Безопасность не объективна, но она создается и конструируется с помощью языка. Можно вспомнить высказывание Р. Кокса о том, что теория всегда создается для кого-то и с какой-то целью. Все теории обладают перспективой, а перспективы выводятся из позиции во времени и пространстве, не существует такой вещи как теория сама по себе. Любая концепция обращает внимание на некоторые аспекты и игнорирует другие. Чтобы понять дискурс безопасности надо признать, что теории о безопасности всегда рассказывают определенную частную историю. Заявляемая объективной реальность наделяется интерсубъективным значением.
Новый анализ безопасности, предложенный Б. Бузаном и его коллегами, должен восприниматься как схема или список возможных вопросов безопасности. Это подготовило основу для того, как видеть угрозы и делать выводы о них. Как было рассмотрено в применении теории секьюритизации к современным процессам, очень важно, чтобы человек правильно понимал понятие безопасности и что за ним может стоять на самом деле.
Многие теоретики, работающие в сфере международных отношений, конечно, стремятся создать согласованную концепцию. Такая разнообразная и богатая теория, как секьюритизация, основанная на множестве разных и даже противоположных подходов, всегда будет вызывать критику, но она открывает новые перспективы междисциплинарных исследований в сравнении с традиционным представлением о международных отношениях как четко определенных парадигмах или школах.

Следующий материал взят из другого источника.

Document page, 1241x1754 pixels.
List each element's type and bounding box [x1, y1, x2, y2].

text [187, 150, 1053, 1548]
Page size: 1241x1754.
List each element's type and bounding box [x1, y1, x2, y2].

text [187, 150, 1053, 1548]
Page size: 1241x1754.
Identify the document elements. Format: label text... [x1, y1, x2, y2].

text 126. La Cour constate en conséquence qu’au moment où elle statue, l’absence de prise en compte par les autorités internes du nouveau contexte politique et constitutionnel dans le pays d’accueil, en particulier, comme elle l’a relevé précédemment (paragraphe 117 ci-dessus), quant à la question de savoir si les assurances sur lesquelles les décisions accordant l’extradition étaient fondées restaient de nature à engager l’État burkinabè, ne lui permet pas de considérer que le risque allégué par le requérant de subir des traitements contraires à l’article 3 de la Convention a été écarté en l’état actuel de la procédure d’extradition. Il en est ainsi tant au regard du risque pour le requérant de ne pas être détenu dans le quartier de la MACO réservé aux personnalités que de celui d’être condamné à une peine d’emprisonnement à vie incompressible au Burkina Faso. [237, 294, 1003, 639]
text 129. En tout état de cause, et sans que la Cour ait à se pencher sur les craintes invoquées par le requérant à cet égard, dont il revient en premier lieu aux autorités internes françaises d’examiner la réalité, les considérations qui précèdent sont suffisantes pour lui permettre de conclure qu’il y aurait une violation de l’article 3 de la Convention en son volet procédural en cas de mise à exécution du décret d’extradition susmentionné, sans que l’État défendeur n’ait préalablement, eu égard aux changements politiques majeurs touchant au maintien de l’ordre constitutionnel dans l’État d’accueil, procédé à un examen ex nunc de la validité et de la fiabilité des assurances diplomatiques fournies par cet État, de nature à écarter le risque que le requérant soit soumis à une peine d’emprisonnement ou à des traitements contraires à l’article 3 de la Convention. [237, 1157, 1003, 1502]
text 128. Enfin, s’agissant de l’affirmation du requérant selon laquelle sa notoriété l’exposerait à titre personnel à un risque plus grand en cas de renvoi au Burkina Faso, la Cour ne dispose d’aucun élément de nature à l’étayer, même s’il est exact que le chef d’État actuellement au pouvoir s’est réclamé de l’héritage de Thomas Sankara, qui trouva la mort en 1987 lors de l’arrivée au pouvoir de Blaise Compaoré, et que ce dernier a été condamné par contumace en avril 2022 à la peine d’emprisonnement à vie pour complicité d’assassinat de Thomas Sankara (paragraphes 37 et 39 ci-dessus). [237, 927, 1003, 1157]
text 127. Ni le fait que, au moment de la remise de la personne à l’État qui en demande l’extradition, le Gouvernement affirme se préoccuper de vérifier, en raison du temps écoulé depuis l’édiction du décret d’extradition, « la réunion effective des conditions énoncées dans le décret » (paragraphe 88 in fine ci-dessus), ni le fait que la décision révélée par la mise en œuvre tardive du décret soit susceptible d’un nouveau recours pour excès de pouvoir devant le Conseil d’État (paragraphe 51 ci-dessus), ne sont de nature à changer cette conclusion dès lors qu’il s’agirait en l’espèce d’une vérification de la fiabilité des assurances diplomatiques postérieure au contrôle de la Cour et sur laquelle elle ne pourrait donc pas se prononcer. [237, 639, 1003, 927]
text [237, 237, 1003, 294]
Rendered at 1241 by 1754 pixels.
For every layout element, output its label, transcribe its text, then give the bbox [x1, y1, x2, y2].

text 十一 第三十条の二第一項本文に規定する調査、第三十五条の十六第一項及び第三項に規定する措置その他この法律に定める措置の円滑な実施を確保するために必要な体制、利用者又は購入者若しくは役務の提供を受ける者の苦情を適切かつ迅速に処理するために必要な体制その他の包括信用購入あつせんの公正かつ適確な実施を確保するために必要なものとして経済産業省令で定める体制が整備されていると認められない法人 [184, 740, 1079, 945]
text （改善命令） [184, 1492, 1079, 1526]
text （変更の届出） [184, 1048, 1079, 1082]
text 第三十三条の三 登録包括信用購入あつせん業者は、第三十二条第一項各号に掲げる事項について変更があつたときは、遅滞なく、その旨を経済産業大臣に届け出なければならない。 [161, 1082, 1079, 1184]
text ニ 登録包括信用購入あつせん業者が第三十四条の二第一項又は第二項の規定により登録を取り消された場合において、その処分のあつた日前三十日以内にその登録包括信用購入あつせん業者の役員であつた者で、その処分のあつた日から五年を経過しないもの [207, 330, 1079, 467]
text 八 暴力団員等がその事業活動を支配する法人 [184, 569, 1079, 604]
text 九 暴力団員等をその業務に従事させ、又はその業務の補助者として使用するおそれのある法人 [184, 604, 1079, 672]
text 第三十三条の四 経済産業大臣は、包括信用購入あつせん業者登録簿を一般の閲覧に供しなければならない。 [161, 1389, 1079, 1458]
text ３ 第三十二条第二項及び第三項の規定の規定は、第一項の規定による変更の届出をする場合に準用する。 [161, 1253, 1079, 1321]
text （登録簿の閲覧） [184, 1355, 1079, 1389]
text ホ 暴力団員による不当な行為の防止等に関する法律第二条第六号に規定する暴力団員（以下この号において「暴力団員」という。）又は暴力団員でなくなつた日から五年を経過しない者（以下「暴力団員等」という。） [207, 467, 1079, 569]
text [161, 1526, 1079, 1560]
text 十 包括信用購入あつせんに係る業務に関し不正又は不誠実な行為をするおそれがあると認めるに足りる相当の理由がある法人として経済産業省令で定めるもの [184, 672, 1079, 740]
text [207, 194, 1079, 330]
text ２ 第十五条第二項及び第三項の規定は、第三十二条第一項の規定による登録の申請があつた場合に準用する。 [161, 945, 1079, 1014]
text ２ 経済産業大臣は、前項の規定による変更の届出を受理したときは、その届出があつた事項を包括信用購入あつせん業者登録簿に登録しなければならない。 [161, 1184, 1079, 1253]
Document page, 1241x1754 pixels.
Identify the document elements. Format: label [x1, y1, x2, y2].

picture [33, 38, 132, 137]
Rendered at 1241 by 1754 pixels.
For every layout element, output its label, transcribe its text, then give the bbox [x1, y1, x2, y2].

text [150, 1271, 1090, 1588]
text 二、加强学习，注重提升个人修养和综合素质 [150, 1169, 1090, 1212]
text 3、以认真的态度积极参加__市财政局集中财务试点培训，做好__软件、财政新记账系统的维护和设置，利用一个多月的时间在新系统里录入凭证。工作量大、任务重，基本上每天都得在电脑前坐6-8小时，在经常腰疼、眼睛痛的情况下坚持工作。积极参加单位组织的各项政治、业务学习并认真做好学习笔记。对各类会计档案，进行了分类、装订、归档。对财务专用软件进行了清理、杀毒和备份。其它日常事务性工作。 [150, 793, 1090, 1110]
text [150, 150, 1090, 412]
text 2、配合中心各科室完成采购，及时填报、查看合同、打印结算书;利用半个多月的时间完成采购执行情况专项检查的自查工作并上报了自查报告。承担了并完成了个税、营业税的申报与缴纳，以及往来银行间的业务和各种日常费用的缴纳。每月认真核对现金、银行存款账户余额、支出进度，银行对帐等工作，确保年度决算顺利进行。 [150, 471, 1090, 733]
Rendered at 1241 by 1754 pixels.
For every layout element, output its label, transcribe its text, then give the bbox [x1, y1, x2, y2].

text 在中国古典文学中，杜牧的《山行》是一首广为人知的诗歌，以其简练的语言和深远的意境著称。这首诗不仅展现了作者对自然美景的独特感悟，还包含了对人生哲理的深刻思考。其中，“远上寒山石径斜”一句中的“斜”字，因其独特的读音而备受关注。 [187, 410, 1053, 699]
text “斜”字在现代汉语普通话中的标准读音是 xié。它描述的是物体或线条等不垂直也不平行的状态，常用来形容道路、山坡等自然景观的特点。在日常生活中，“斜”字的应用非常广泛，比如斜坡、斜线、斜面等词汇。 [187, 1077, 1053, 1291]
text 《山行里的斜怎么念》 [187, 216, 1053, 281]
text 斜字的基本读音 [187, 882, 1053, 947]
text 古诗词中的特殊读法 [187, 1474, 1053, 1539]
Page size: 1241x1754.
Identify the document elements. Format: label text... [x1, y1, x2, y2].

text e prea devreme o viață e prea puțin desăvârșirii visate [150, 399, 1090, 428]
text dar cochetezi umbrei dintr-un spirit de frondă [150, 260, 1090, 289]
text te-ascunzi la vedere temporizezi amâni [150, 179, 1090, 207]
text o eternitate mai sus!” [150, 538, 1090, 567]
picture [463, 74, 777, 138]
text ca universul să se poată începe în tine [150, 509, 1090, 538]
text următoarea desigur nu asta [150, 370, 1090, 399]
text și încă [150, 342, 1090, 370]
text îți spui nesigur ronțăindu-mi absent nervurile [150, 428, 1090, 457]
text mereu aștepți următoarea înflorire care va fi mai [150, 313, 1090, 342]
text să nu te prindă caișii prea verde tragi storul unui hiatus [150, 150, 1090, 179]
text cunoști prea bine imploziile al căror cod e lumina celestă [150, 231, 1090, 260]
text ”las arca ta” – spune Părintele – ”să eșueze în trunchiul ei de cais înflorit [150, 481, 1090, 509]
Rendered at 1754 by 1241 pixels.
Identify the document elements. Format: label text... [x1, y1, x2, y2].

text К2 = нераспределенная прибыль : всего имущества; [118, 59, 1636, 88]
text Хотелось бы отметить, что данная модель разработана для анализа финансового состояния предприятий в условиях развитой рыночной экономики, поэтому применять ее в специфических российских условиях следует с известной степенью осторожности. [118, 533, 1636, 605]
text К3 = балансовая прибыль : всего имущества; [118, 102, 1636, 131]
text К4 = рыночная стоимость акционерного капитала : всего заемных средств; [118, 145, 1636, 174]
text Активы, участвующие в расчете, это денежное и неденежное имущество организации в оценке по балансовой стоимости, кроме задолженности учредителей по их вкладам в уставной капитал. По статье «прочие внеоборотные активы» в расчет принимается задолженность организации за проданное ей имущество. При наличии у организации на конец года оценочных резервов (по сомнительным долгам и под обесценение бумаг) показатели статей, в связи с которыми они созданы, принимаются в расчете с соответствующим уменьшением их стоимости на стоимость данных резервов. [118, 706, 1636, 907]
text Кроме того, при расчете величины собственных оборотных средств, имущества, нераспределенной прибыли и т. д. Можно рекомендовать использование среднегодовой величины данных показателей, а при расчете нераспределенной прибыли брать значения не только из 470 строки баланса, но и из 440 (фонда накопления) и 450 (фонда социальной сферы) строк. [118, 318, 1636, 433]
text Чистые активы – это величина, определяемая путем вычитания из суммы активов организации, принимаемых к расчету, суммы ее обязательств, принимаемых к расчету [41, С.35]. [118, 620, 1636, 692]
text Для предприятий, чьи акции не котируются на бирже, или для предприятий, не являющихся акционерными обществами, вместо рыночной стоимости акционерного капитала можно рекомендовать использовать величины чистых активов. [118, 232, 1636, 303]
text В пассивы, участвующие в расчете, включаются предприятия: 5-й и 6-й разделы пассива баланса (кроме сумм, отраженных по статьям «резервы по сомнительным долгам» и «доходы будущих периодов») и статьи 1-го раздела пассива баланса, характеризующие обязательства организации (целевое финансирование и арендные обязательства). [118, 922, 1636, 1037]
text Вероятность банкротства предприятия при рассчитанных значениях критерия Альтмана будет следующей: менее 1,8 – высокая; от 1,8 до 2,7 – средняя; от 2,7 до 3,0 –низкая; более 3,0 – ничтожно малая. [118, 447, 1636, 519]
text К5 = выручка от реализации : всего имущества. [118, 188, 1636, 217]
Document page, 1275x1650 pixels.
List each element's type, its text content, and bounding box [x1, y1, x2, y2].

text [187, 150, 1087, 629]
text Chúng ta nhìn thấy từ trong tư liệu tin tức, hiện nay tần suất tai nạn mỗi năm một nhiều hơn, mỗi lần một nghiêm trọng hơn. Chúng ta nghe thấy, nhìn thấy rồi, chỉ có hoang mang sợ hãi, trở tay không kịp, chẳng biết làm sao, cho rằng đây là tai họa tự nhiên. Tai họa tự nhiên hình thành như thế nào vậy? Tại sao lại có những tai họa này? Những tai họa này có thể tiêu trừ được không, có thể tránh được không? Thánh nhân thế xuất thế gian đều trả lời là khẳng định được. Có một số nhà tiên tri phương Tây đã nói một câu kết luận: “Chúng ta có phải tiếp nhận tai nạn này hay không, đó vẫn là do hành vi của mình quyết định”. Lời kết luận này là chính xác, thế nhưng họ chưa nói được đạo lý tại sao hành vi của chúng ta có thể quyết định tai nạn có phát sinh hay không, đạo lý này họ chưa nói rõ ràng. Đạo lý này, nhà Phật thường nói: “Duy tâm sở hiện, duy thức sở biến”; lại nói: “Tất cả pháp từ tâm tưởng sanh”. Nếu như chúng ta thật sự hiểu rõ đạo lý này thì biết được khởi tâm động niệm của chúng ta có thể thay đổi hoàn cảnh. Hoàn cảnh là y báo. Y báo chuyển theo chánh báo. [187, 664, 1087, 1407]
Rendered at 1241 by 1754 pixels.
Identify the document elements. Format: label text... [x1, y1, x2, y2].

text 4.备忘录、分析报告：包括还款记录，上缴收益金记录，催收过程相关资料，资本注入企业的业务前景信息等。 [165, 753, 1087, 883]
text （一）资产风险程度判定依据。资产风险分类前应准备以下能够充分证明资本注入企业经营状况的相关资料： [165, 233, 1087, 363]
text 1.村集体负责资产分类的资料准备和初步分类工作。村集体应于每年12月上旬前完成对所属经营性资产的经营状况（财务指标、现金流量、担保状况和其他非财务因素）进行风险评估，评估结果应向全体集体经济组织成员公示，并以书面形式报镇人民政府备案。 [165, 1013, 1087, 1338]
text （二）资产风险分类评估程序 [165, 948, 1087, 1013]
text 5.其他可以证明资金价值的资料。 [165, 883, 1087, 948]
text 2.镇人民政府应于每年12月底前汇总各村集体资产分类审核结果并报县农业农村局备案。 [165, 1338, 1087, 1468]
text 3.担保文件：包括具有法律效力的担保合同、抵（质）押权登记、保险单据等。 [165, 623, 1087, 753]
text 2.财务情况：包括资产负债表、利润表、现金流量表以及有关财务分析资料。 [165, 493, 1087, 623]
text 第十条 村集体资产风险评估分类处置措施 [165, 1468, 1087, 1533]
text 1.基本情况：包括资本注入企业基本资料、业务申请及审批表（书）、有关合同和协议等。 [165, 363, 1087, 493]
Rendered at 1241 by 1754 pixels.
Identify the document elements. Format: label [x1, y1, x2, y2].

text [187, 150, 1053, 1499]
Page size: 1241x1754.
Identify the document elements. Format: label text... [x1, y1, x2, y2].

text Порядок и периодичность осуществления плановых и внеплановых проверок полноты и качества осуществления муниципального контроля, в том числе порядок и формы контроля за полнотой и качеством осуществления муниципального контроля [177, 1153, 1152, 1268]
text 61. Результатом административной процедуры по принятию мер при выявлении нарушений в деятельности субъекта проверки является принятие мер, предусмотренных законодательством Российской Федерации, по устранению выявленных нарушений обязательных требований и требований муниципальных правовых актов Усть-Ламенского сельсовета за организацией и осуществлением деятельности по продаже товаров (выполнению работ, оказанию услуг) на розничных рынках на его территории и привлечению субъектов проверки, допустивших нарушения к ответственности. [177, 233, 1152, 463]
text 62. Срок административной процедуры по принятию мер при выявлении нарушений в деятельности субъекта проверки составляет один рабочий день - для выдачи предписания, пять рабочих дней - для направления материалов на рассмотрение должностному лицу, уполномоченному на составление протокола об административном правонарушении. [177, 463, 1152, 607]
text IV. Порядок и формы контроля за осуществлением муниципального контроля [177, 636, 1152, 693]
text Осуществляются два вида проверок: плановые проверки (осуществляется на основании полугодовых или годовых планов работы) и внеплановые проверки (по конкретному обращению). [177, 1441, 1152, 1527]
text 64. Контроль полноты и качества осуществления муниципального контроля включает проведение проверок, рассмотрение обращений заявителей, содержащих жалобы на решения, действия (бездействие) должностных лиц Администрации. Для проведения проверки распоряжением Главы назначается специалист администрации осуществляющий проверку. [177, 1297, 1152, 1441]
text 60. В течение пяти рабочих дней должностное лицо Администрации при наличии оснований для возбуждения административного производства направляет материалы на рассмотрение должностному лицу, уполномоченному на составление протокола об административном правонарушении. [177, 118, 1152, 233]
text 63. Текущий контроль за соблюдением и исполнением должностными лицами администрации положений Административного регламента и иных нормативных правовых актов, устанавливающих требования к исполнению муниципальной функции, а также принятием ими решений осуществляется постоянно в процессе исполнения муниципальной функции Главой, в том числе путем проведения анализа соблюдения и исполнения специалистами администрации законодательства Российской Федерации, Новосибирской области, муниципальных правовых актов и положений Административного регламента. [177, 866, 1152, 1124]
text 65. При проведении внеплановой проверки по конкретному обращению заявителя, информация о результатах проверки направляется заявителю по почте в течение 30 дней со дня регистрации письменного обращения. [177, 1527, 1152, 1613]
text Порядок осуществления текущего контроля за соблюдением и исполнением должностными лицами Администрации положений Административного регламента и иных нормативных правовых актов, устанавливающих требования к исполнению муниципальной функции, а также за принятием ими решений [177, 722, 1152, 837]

В заключение хотелось бы отметить то, что Б. Бузан считает важным для того, чтобы студент смог стать специалистом в области международных отношений и понимал окружающий его мир. Конечно, на такой вопрос не может быть однозначного ответа. В международные отношения можно придти разными путями. Но то, что потребуется всем студентам – это аналитические способности высокого уровня и хорошая сфокусированность на предмете исследования. Как говорит Б. Бузан: “Обладая этим, они [студенты] смогут научить нас чему-то, что представляет интерес”. Поэтому то, что нельзя делать хорошему студенту: “брать теорию как повязку на глаза и позволять методу затуманивать процесс формулирования интересных вопросов”. Б. Бузан подчеркивает, что строгое следование определенному набору теорий и идей и априорно выбранной теории не позволяет исследователю “открывать что-то новое”. Любая теория может оказаться в достаточной степени полезна для изучаемого вопроса, просто надо уметь ее использовать.